PANAMA CITY — Jad Graves said he had always heard the stories about some of the older Navy saturation divers and their exploits hundreds of feet beneath the sea.


Graves was one of one six Naval Experimental Diving Unit divers that emerged from the Navy’s new Saturation Fly-Away Diving System (SAT FADS) Friday morning at NEDU’s pier.


“I’m glad I’m doing it,” Graves said, minutes after he was greeted by NEDU personnel after his 11 days in the SAT FADS.

The divers went into the diving system April 18, as part of a manned, pier side test of SAT FADS at a pressurized, simulated depth of 1,000 feet. SAT FADS is designed to help Navy saturation divers with salvage and rescue operations.
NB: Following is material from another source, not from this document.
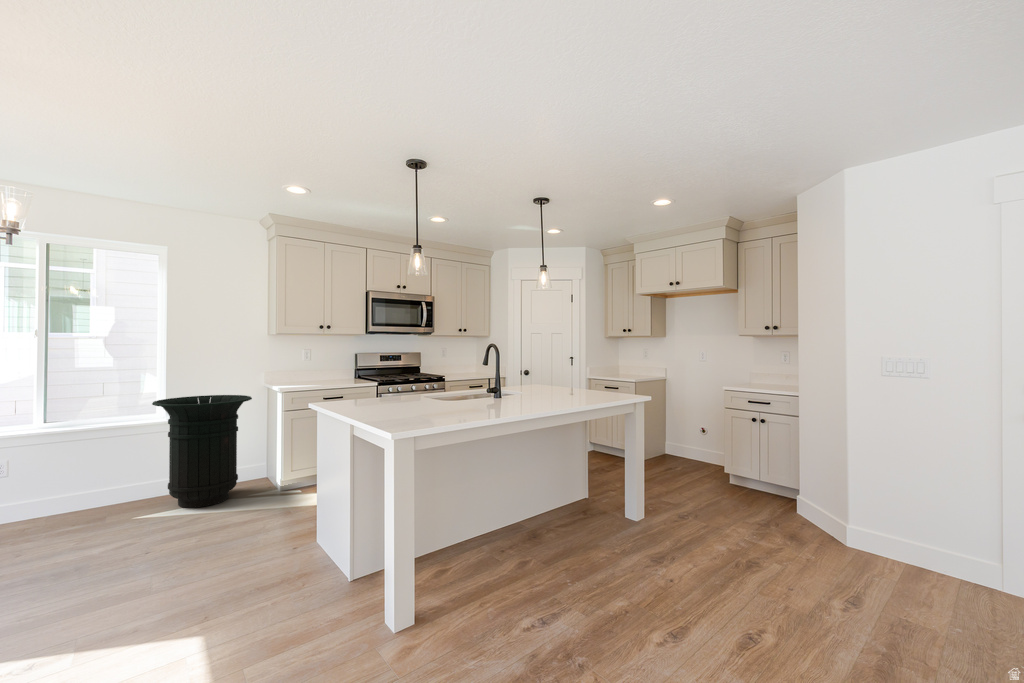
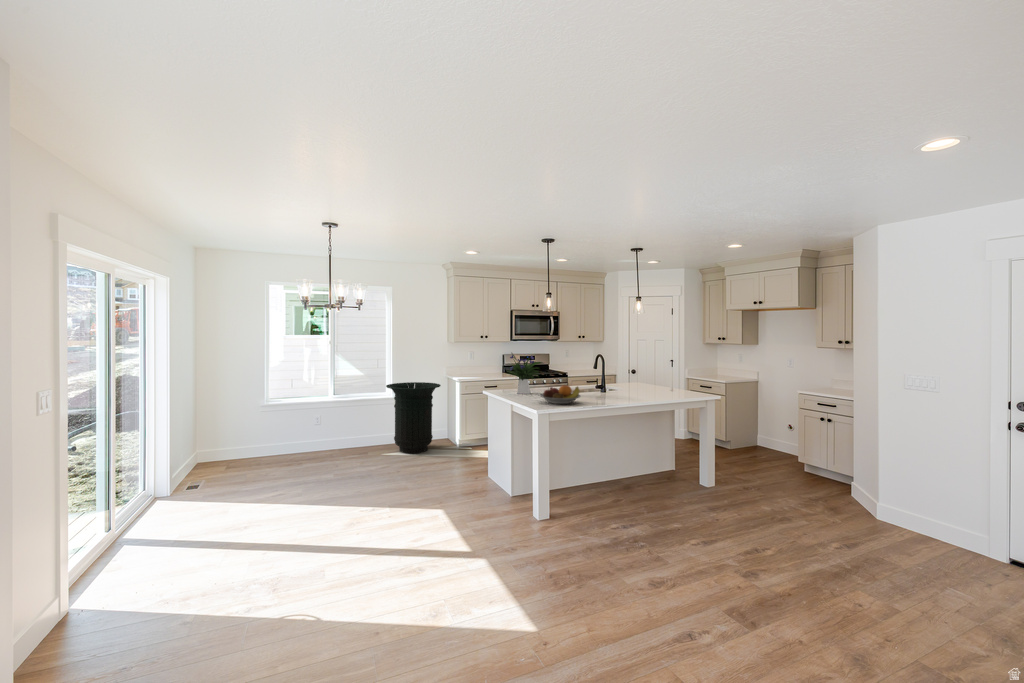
flower arrangement: none [345,340,406,405] -> present [508,354,542,394]
fruit bowl: none [396,388,466,419] -> present [539,385,581,404]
It can support six divers working on the ocean floor for up to 21 days, according to NEDU, with an additional nine days of decompression to support deep aircraft and ship recovery or salvage operations.

The 40-by-80-foot system includes a main deck decompression chamber, manned dive bell, bell handling system, command and control center, two auxiliary support equipment containers, and bulk helium and oxygen storage racks. Living quarters are located in the deck decompression chamber.

George Goehring, a NEDU technical department head, said the Navy currently has only one of the systems. He said the diving system would be used in situations like submarine rescue and lost airplane salvage.

Divers in teams of three can work up to eight hours a day from the SAT FADS during an operation, Goehring said, with another three-man team aboard the unit able to rotate in and continue work with minimal interruption until a job is completed.

“This is really no different than what the civilian oil drilling community does on a regular basis,” Goehring said.
The system can be mounted aboard a Navy vessel and employed anywhere, Goehring added.

Other divers aboard the SAT FADS during the test included Jeremiah Ruddell, Charles Bass, Jeremy Post, Somsack Phanthavong and Javier Lopez.
Lopez was the first to emerge from the diving system, which has been in development since 2006.
“Oh man, nice and bright out here,” Lopez said, as he squinted and shaded his eyes from the sun.
The system will replace two decommissioned Pigeon-class submarine rescue vessels, which allowed divers to operate at a maximum depth of 850 feet. Goehring said the Pigeon-class submarines were commissioned in 1974 and decommissioned in 1998 and 2000.
“This is really good because it gives the Navy a capability back, hardware-wise, that it had kind of lost,” Goehring said.
NEDU Commander Mark Matthews said the system operated in a near flawless manner during the extended test. Matthews said the test’s main purpose was to make sure the system was habitable down to 1,000 feet.
He said it had been 20 years since the Navy had certified a similar diving system.
“It’s good to see we can still do it,” Matthews said.
Goehring said the dive followed a successful 250-foot, manned, dry saturation dive conducted pier side April 8, and would be the last step prior to manned testing at sea.